*Consigne:* Pouvez-vous retoucher l'extrait sur l'année 1915, de "Si dans la tranchée" jusqu'à "L'enlisement, Perrin, 390p.)", en y remplaçant "normale" par "banale" ?
━━━━━ Extrait ━━━━━
Le cuirassé anglais HMS Albion aux Dardanelles.
Photo. Agence Rol. Bibliothèque nationale de France, Gallica. , 1915
La flotte russe en Mer Noire bombarde les ports bulgares de Varna et Bourgas. 1915.
Photo. Auteur inconnu. Tiré de l’Illustration 3791 du 30-10-1915. Commons Wikimédia. , 1915
1915 est une année de boue et de sang, une année d’enlisement. Aux massacres de la guerre de mouvement succède une nouvelle forme de guerre, celle de la tranchée. Le champ de bataille à disparu, remplacé par une nouveau paysage : celui du no man's land, du cratère d’obus, du fil de fer barbelé. Celui de l’artillerie qui, anonyme, frappe de loin et distribue la mort sans sépulture, qui pulvérise, qui enterre vivant, qui blesse, fait agoniser, mourir et pourrir dans le no man's land après une offensive presque toujours avortée.
Si dans la tranchée la mort n'est jamais naturelle, elle en devient normale. La guerre de tranchées, c'est la « guerre à tombeau ouvert ». Les idéaux de 1914 y trépassent rapidement : « La guerre contre la barbarie n'avait plus de sens à partir du moment où l'on avait compris que la guerre était la barbarie » (Jean-Yves Le Naour : 1915. L'enlisement, Perrin, 390p.)
La tranchée - et la guerre - deviennent aussi le symbole d’une fracture sociale qui lézarde insidieusement la société : ceux « qui sont au feu », les « Poilus » se fondent dans une nouvelle camaraderie, celle des « Frères d’armes » qui bientôt se constitue dans une nouvelle classe sociale qui les distingue fondamentalement des « embusqués » , étrange mot forgé par Georges Clemenceau et qui ne désigne pas ceux qui attendent l’ennemi en embuscade, mais les planqués (Ceux qui ont échappé à la mobilisation, ceux qui font la guerre dans les bureaux, ceux dont les relations leur obtiennent une affectation tranquille, les ouvriers spécialisés et même jusqu’aux artilleurs), alors que l'arrière, aveuglé par la propagande et par l'esprit de l'Union sacrée, ne comprend pas pourquoi une vaste offensive ne termine pas la guerre en quelques semaines.
Etre dans la tranchée, quand la mort ne rode pas, c’est aussi le froid, la pluie, l’inconfort, la vermine, les rats gavés de chair humaine, les poux enflés de sang de soldats. C’est la plupart du temps l’ennui, l'attente qui englue le temps. Mais en sortir est pire, et l'année 1915 est celle des offensives meurtrières : Notre-Dame-de-Lorette, les Eparges, la « Main de Massiges », le « saillant de Saint-Mihiel », la crête de Vimy, le Hartmannswillerkopf, Neuve-Chapelle avec toujours et systématiquement le même et mortel scénario : préparation d'artillerie ratée qui ne détruit pas les barbelés où viennent s'empêtrer, cibles faciles, les assaillants, ou bien insuffisante pour annihiler les nids de mitrailleuses, ou trop courte pour frapper la deuxième ligne ennemie, qui lance alors la contre-attaque.
━━━━━ Jeu de données ━━━━━
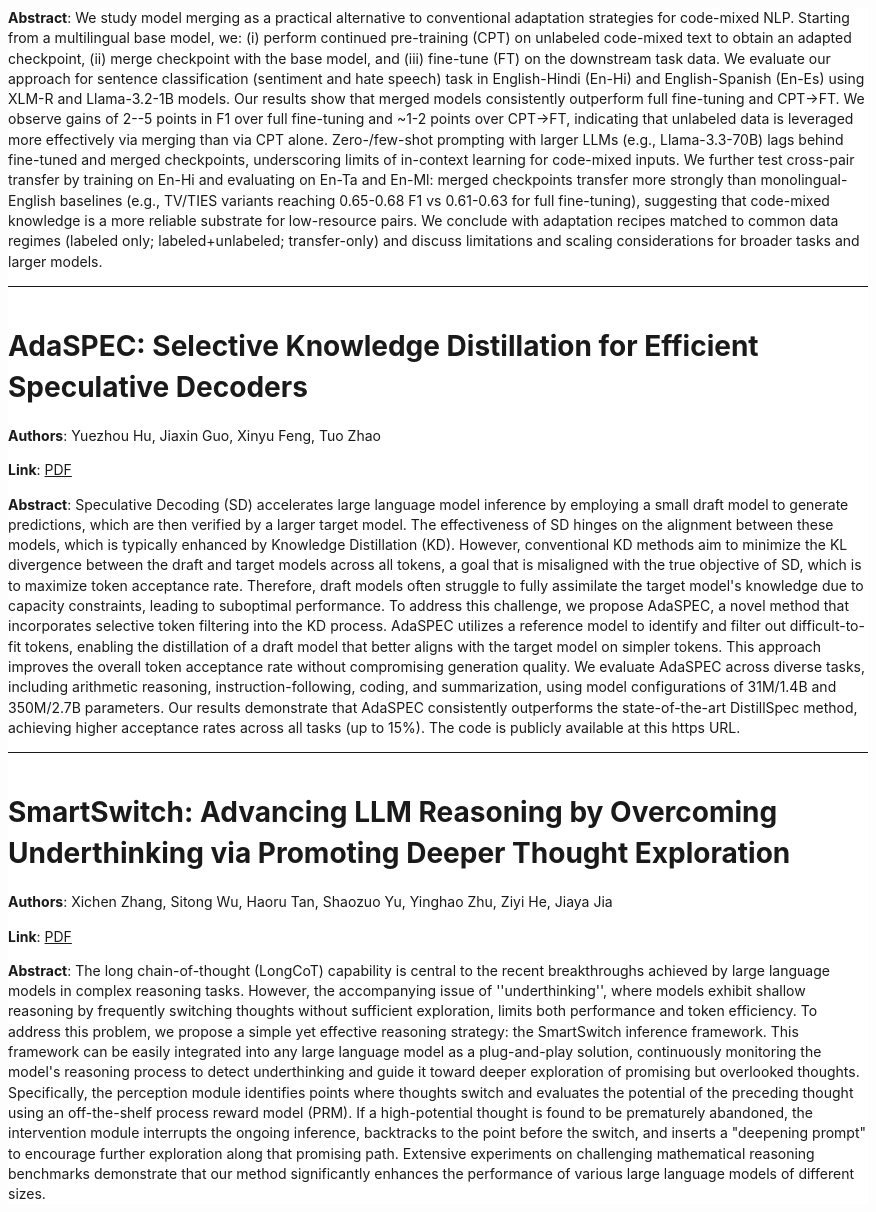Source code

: **Abstract**: We study model merging as a practical alternative to conventional adaptation strategies for code-mixed NLP. Starting from a multilingual base model, we: (i) perform continued pre-training (CPT) on unlabeled code-mixed text to obtain an adapted checkpoint, (ii) merge checkpoint with the base model, and (iii) fine-tune (FT) on the downstream task data. We evaluate our approach for sentence classification (sentiment and hate speech) task in English-Hindi (En-Hi) and English-Spanish (En-Es) using XLM-R and Llama-3.2-1B models. Our results show that merged models consistently outperform full fine-tuning and CPT->FT. We observe gains of 2--5 points in F1 over full fine-tuning and ~1-2 points over CPT->FT, indicating that unlabeled data is leveraged more effectively via merging than via CPT alone. Zero-/few-shot prompting with larger LLMs (e.g., Llama-3.3-70B) lags behind fine-tuned and merged checkpoints, underscoring limits of in-context learning for code-mixed inputs. We further test cross-pair transfer by training on En-Hi and evaluating on En-Ta and En-Ml: merged checkpoints transfer more strongly than monolingual-English baselines (e.g., TV/TIES variants reaching 0.65-0.68 F1 vs 0.61-0.63 for full fine-tuning), suggesting that code-mixed knowledge is a more reliable substrate for low-resource pairs. We conclude with adaptation recipes matched to common data regimes (labeled only; labeled+unlabeled; transfer-only) and discuss limitations and scaling considerations for broader tasks and larger models. 

---
# AdaSPEC: Selective Knowledge Distillation for Efficient Speculative Decoders 

**Authors**: Yuezhou Hu, Jiaxin Guo, Xinyu Feng, Tuo Zhao  

**Link**: [PDF](https://arxiv.org/pdf/2510.19779)  

**Abstract**: Speculative Decoding (SD) accelerates large language model inference by employing a small draft model to generate predictions, which are then verified by a larger target model. The effectiveness of SD hinges on the alignment between these models, which is typically enhanced by Knowledge Distillation (KD). However, conventional KD methods aim to minimize the KL divergence between the draft and target models across all tokens, a goal that is misaligned with the true objective of SD, which is to maximize token acceptance rate. Therefore, draft models often struggle to fully assimilate the target model's knowledge due to capacity constraints, leading to suboptimal performance. To address this challenge, we propose AdaSPEC, a novel method that incorporates selective token filtering into the KD process. AdaSPEC utilizes a reference model to identify and filter out difficult-to-fit tokens, enabling the distillation of a draft model that better aligns with the target model on simpler tokens. This approach improves the overall token acceptance rate without compromising generation quality. We evaluate AdaSPEC across diverse tasks, including arithmetic reasoning, instruction-following, coding, and summarization, using model configurations of 31M/1.4B and 350M/2.7B parameters. Our results demonstrate that AdaSPEC consistently outperforms the state-of-the-art DistillSpec method, achieving higher acceptance rates across all tasks (up to 15\%). The code is publicly available at this https URL. 

---
# SmartSwitch: Advancing LLM Reasoning by Overcoming Underthinking via Promoting Deeper Thought Exploration 

**Authors**: Xichen Zhang, Sitong Wu, Haoru Tan, Shaozuo Yu, Yinghao Zhu, Ziyi He, Jiaya Jia  

**Link**: [PDF](https://arxiv.org/pdf/2510.19767)  

**Abstract**: The long chain-of-thought (LongCoT) capability is central to the recent breakthroughs achieved by large language models in complex reasoning tasks. However, the accompanying issue of ''underthinking'', where models exhibit shallow reasoning by frequently switching thoughts without sufficient exploration, limits both performance and token efficiency. To address this problem, we propose a simple yet effective reasoning strategy: the SmartSwitch inference framework. This framework can be easily integrated into any large language model as a plug-and-play solution, continuously monitoring the model's reasoning process to detect underthinking and guide it toward deeper exploration of promising but overlooked thoughts. Specifically, the perception module identifies points where thoughts switch and evaluates the potential of the preceding thought using an off-the-shelf process reward model (PRM). If a high-potential thought is found to be prematurely abandoned, the intervention module interrupts the ongoing inference, backtracks to the point before the switch, and inserts a "deepening prompt" to encourage further exploration along that promising path. Extensive experiments on challenging mathematical reasoning benchmarks demonstrate that our method significantly enhances the performance of various large language models of different sizes. 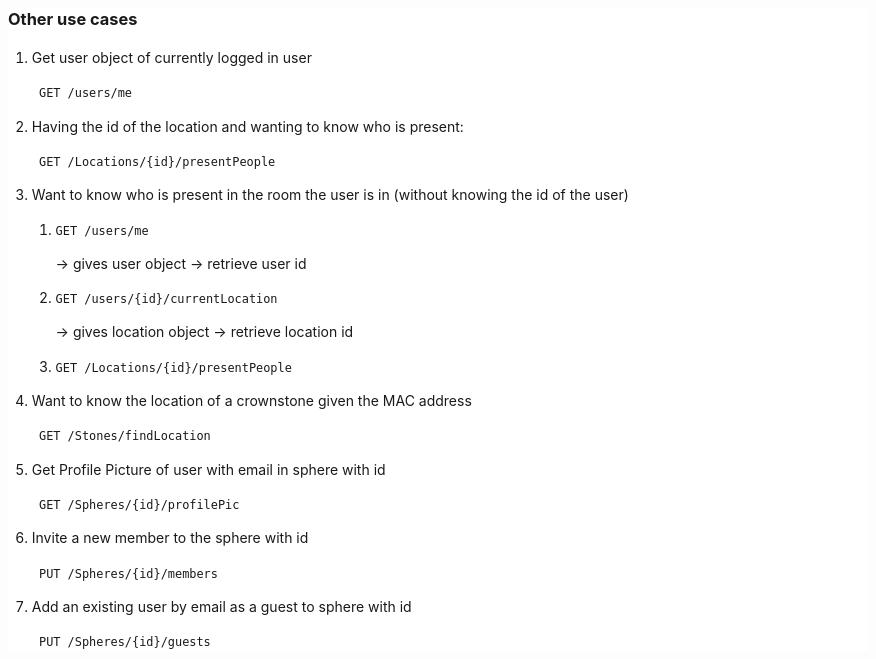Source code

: 
### Other use cases

1. Get user object of currently logged in user

        GET /users/me

1. Having the id of the location and wanting to know who is present:

        GET /Locations/{id}/presentPeople

1. Want to know who is present in the room the user is in (without knowing the id of the user)

    1. `GET /users/me`

        -> gives user object -> retrieve user id

    1. `GET /users/{id}/currentLocation`

        -> gives location object -> retrieve location id

    1. `GET /Locations/{id}/presentPeople`

1. Want to know the location of a crownstone given the MAC address

        GET /Stones/findLocation

1. Get Profile Picture of user with email in sphere with id

        GET /Spheres/{id}/profilePic

1. Invite a new member to the sphere with id

        PUT /Spheres/{id}/members

1. Add an existing user by email as a guest to sphere with id

        PUT /Spheres/{id}/guests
━━━━━
*Résultat:*
Si dans la tranchée la mort n'est jamais naturelle, elle en devient banale. La guerre de tranchées, c'est la « guerre à tombeau ouvert ». Les idéaux de 1914 y trépassent rapidement : « La guerre contre la barbarie n'avait plus de sens à partir du moment où l'on avait compris que la guerre était la barbarie » (Jean-Yves Le Naour : 1915. L'enlisement, Perrin, 390p.)